[EXERCISE] Report all lines from the entries below in which "keep" appears.

[RECORDS FOR THIS EXERCISE]

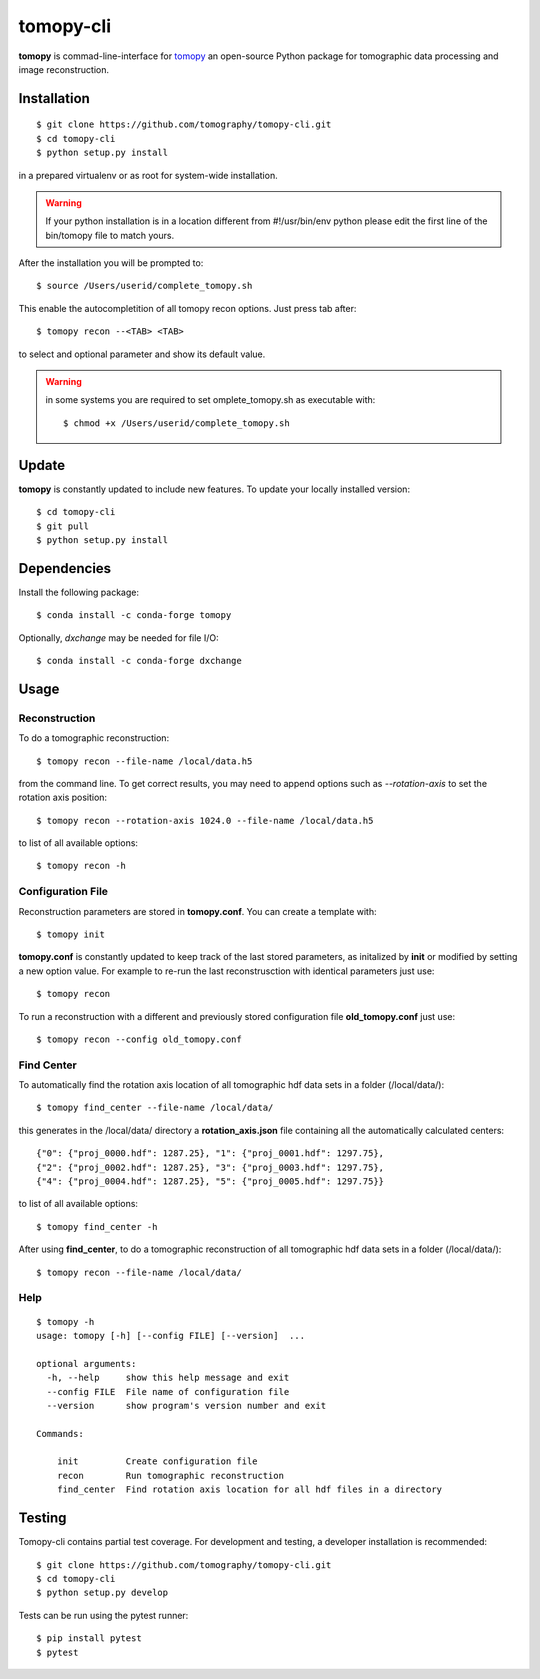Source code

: ==========
tomopy-cli
==========

**tomopy** is commad-line-interface for `tomopy <https://github.com/tomopy/tomopy>`_ an open-source Python package for tomographic data processing and image reconstruction. 


Installation
============

::

    $ git clone https://github.com/tomography/tomopy-cli.git
    $ cd tomopy-cli
    $ python setup.py install

in a prepared virtualenv or as root for system-wide installation.

.. warning:: If your python installation is in a location different from #!/usr/bin/env python please edit the first line of the bin/tomopy file to match yours.

After the installation you will be prompted to::

    $ source /Users/userid/complete_tomopy.sh

This enable the autocompletition of all tomopy recon options. Just press tab after::

    $ tomopy recon --<TAB> <TAB>
    
to select and optional parameter and show its default value.
 
.. warning:: in some systems you are required to set omplete_tomopy.sh as executable with::

    $ chmod +x /Users/userid/complete_tomopy.sh

Update
======

**tomopy** is constantly updated to include new features. To update your locally installed version::

    $ cd tomopy-cli
    $ git pull
    $ python setup.py install


Dependencies
============

Install the following package::

    $ conda install -c conda-forge tomopy

Optionally, *dxchange* may be needed for file I/O::

    $ conda install -c conda-forge dxchange


Usage
=====

Reconstruction
--------------

To do a tomographic reconstruction::

    $ tomopy recon --file-name /local/data.h5

from the command line. To get correct results, you may need to append
options such as `--rotation-axis` to set the rotation axis position::

    $ tomopy recon --rotation-axis 1024.0 --file-name /local/data.h5

to list of all available options::

    $ tomopy recon -h


Configuration File
------------------

Reconstruction parameters are stored in **tomopy.conf**. You can create a template with::

    $ tomopy init

**tomopy.conf** is constantly updated to keep track of the last stored parameters, as initalized by **init** or modified by setting a new option value. For example to re-run the last reconstrusction with identical parameters just use::

    $ tomopy recon

To run a reconstruction with a different and previously stored configuration file **old_tomopy.conf** just use::

    $ tomopy recon --config old_tomopy.conf


Find Center
-----------

To automatically find the rotation axis location of all tomographic hdf data sets in a folder (/local/data/)::

    $ tomopy find_center --file-name /local/data/


this generates in the /local/data/ directory a **rotation_axis.json** file containing all the automatically calculated centers::

            {"0": {"proj_0000.hdf": 1287.25}, "1": {"proj_0001.hdf": 1297.75},
            {"2": {"proj_0002.hdf": 1287.25}, "3": {"proj_0003.hdf": 1297.75},
            {"4": {"proj_0004.hdf": 1287.25}, "5": {"proj_0005.hdf": 1297.75}}

to list of all available options::

    $ tomopy find_center -h


After using **find_center**, to do a tomographic reconstruction of all tomographic hdf data sets in a folder (/local/data/)::

    $ tomopy recon --file-name /local/data/


Help
----

::

    $ tomopy -h
    usage: tomopy [-h] [--config FILE] [--version]  ...

    optional arguments:
      -h, --help     show this help message and exit
      --config FILE  File name of configuration file
      --version      show program's version number and exit

    Commands:
      
        init         Create configuration file
        recon        Run tomographic reconstruction
        find_center  Find rotation axis location for all hdf files in a directory

Testing
=======

Tomopy-cli contains partial test coverage. For development and
testing, a developer installation is recommended::

    $ git clone https://github.com/tomography/tomopy-cli.git
    $ cd tomopy-cli
    $ python setup.py develop

Tests can be run using the pytest runner::

    $ pip install pytest
    $ pytest
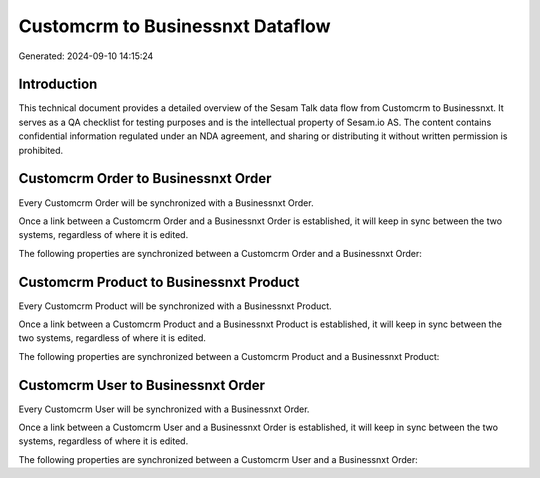 =================================
Customcrm to Businessnxt Dataflow
=================================

Generated: 2024-09-10 14:15:24

Introduction
------------

This technical document provides a detailed overview of the Sesam Talk data flow from Customcrm to Businessnxt. It serves as a QA checklist for testing purposes and is the intellectual property of Sesam.io AS. The content contains confidential information regulated under an NDA agreement, and sharing or distributing it without written permission is prohibited.

Customcrm Order to Businessnxt Order
------------------------------------
Every Customcrm Order will be synchronized with a Businessnxt Order.

Once a link between a Customcrm Order and a Businessnxt Order is established, it will keep in sync between the two systems, regardless of where it is edited.

The following properties are synchronized between a Customcrm Order and a Businessnxt Order:

.. list-table::
   :header-rows: 1

   * - Customcrm Order Property
     - Businessnxt Order Property
     - Businessnxt Data Type


Customcrm Product to Businessnxt Product
----------------------------------------
Every Customcrm Product will be synchronized with a Businessnxt Product.

Once a link between a Customcrm Product and a Businessnxt Product is established, it will keep in sync between the two systems, regardless of where it is edited.

The following properties are synchronized between a Customcrm Product and a Businessnxt Product:

.. list-table::
   :header-rows: 1

   * - Customcrm Product Property
     - Businessnxt Product Property
     - Businessnxt Data Type


Customcrm User to Businessnxt Order
-----------------------------------
Every Customcrm User will be synchronized with a Businessnxt Order.

Once a link between a Customcrm User and a Businessnxt Order is established, it will keep in sync between the two systems, regardless of where it is edited.

The following properties are synchronized between a Customcrm User and a Businessnxt Order:

.. list-table::
   :header-rows: 1

   * - Customcrm User Property
     - Businessnxt Order Property
     - Businessnxt Data Type


[RESPONSE TO THIS EXERCISE]
**tomopy.conf** is constantly updated to keep track of the last stored parameters, as initalized by **init** or modified by setting a new option value. For example to re-run the last reconstrusction with identical parameters just use::
Once a link between a Customcrm Order and a Businessnxt Order is established, it will keep in sync between the two systems, regardless of where it is edited.
Once a link between a Customcrm Product and a Businessnxt Product is established, it will keep in sync between the two systems, regardless of where it is edited.
Once a link between a Customcrm User and a Businessnxt Order is established, it will keep in sync between the two systems, regardless of where it is edited.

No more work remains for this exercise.